Resources: Protocols and Rubrics

  • Appropriate video technology for example smart phone video cameras or flip videos need to be equitably accessed. Programs employing video as a placement requirement would need to ensure all preservice teachers were able to access appropriate technology or its equivalent and not be disadvantaged in this process.
  • Video protocols – guidelines for use, ethical considerations, ownership, storage, privacy considerations pertinent to both university and school guidelines. All protocols understood and shared by the supervising teacher and preservice teacher. Development of proformas for example necessary for parental information and permission may be necessary.
  • Guidelines clarifying points of focus for collecting video material, annotating, reflecting or analytic writing, for example use of Professional Teaching Standards as an analytic framework. Clarification as to how video material is to be employed within both formative and summative assessment steps.
  • Access to annotation software can be employed by preservice teachers.
  • A set of explicit guidelines for video activities, possibly linked to Professional Teaching Standards needs to be collaboratively developed and communicated to guide the presentation and discussion by the PST and how video material  is to be included in the assessment processes, for example within a portfolio.

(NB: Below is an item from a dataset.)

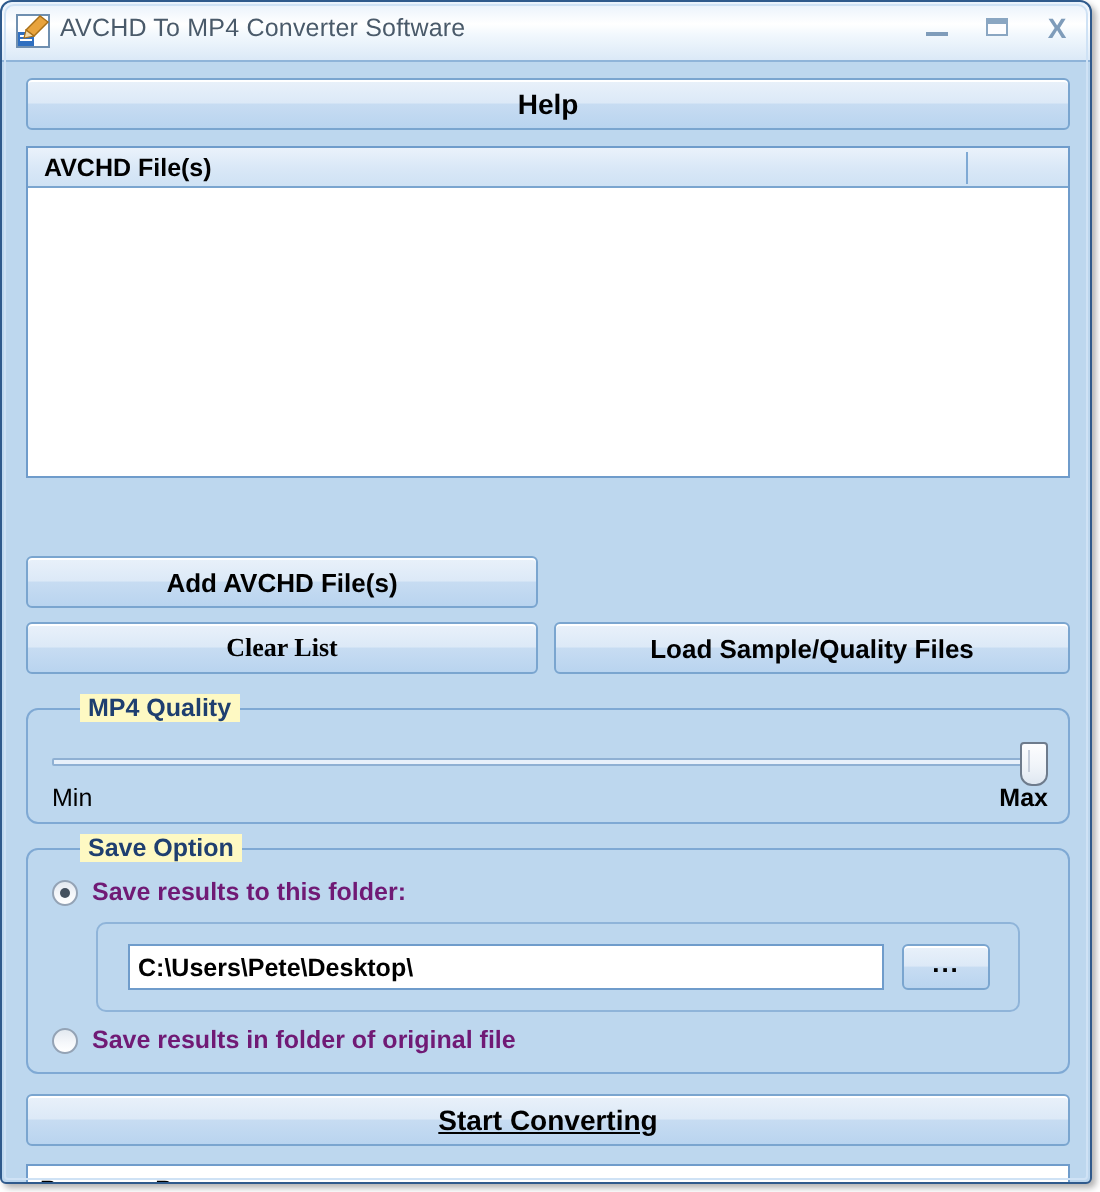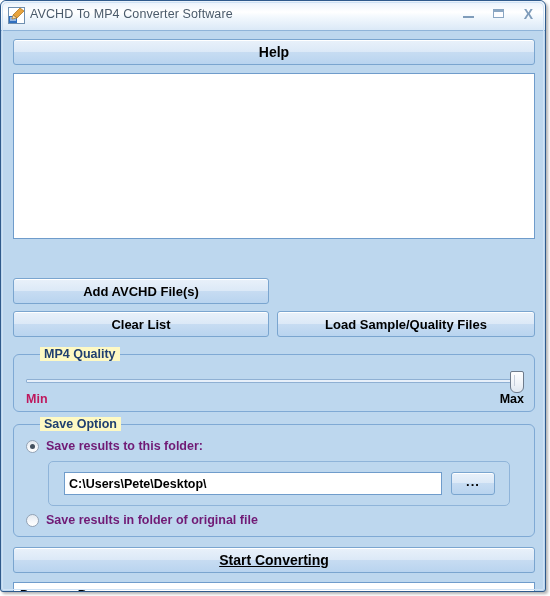"AVCHD File(s)" div.list-header { html: none -> <div> <span>AVCHD File(s)</span> <span></span> </div> }
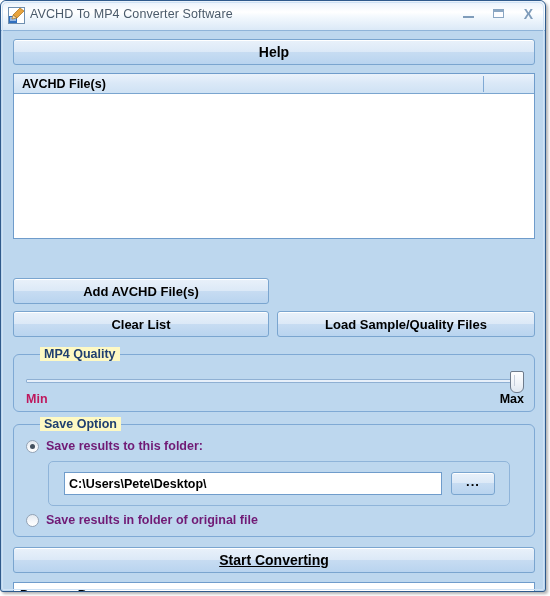"Clear List" #clear-list-button { font-family: none -> Liberation Serif, serif }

Professional Teaching Standards

All Professional Teaching Standards can be addressed when video technology and its  presentation is a key assessment process. However, selected Standards and focus areas may be identified as relevant and providing a focus for the video for ‘at risk’ PST’s at specific stages. A final presentation by the PST via a portfolio containing video evidence linked to  articulation of understandings and performance against Professional Teaching Standards provides rich evidence to inform the assessment summative judgment.

 Standard 6, Engaging in Professional Learning is particularly apt in terms of the PST focussing on the development of their own professional learning and providing evidence of this development within a portfolio.